Infosys Q4 Result Below Expectations
DSIJ Intelligence / 13 Apr 2012
A much-awaited event, the fourth quarter earnings’ season has been kicked off by IT bellwether Infosys that is highly known for its transparent and broadly accepted views and guidance by the market. However, the series has begun on a disappointing note with Infosys presenting weak results.
A much-awaited event, the fourth quarter earnings’ season has been kicked off by IT bellwether Infosys that is highly known for its transparent and broadly accepted views and guidance by the market. However, the series has begun on a disappointing note with Infosys presenting weak results. Moreover, it has shocked the investors with its lower guidance for the coming quarter and year ahead.
Infosys’ shares plummeted by more than 10 per cent after the results were announced. The numbers have disappointed the market in a scenario where investors were expecting it to start the earnings’ season on a positive note. Infosys announced a dollar revenue guidance of 8-10 per cent, which was much lower than industry body NASSCOM’s estimate of 11-14 per cent for the industry.
The consolidated revenue of the company has declined by 4.8 per cent on a QoQ basis to Rs 8,852 crore, lower than the company expectations of Rs 9,391-9,412 crore. Moreover, the net profit of the company too declined by 2.4 per cent to Rs 2,316 crore. The EPS for the quarter stood at Rs 40.54 against the guided EPS of Rs 42.12.
With subdued numbers coming in for Q4FY12 the company has given weak guidance for the June quarter and for the fiscal year 2013. This means a lot for the markets as it indicates a very challenging year ahead for the industry and for the economy.
On the EPS side, Infosys, in the June 2012 quarter, is expecting the rupee EPS to grow by 22.4 per cent on a YoY basis to Rs 36.89. However, this is much lower as compared to Rs 40.54 reported during the March quarter. And for FY13 it is expecting the EPS to be in the range of Rs 158.70- 161.41 with growth of 9.1-10.9 per cent on a YoY basis.
The bigger concern remains the guidance from the company for the fiscal year 2013. It has guided weak revenue growth for the full year FY13, expecting its revenue to be in the range of Rs 38,431 – 39,136 crore the year to grow by 13.9 to 16 per cent on a YoY basis. The weak guidance is amid concerns over a weak and challenging global environment which may lead to a cut in demand. The growth estimated by the company is very sluggish for the June 2012 quarter as the company is expecting the revenues to be in the range of Rs 9,011 crore to Rs 9,100 crore, translating into growth of 20.4 to 21.6 per cent.

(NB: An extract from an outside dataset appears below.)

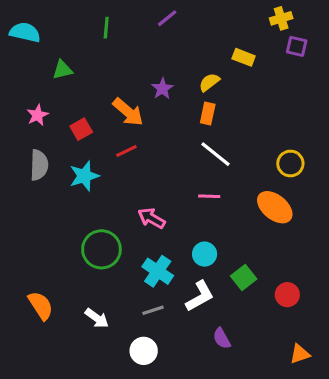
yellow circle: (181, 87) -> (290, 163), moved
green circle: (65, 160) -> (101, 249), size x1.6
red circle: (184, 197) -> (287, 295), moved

Infosys generates more than 70 per cent of its revenues from the US and European markets and uncertainty in these markets continues to loom large for FY13. In a note released by the company, S D Shibulal, CEO and Managing Director, said that the year ahead looks challenging for the IT services’ industry with slow recovery in the global markets, based on which the company has revised and lowered its growth estimates for the ongoing quarter and for the fiscal year 2013. Earlier, in the third December quarter 2011 the company’s CFO, V Balakrishnan, had stated that it don’t see much improvement in the European region and it may take a longer time for them to recover from the crisis.
An uncertain global economy and weak European and US markets led to a volatile quarter for the company. During the quarter the company saw one of the biggest slip-downs due to delays in the contract launches and ramp-downs in a few of BFSI clients. Segment wise, the volume of the company in the financial service segment declined by 4.6 per cent on a QoQ basis – the highest fall among the other business segments. For the other business segments viz. retail, energy and utilities, the volumes fell by 2.9 and 0.3 per cent on a QoQ basis.
The company did not bag any new deals as compared to the last quarter where it acquired five new deals. However, it has added 52 new clients as compared to 49 clients in the December 2011 quarter, also highest in the last eight quarters. The total number of employees with net addition of 4,906 heads during the quarter stood at 149,994 as on March 31 2011. The bleak outlook and the results have dampened the investors’ sentiment on the market. However, we would recommend holding the stock for now.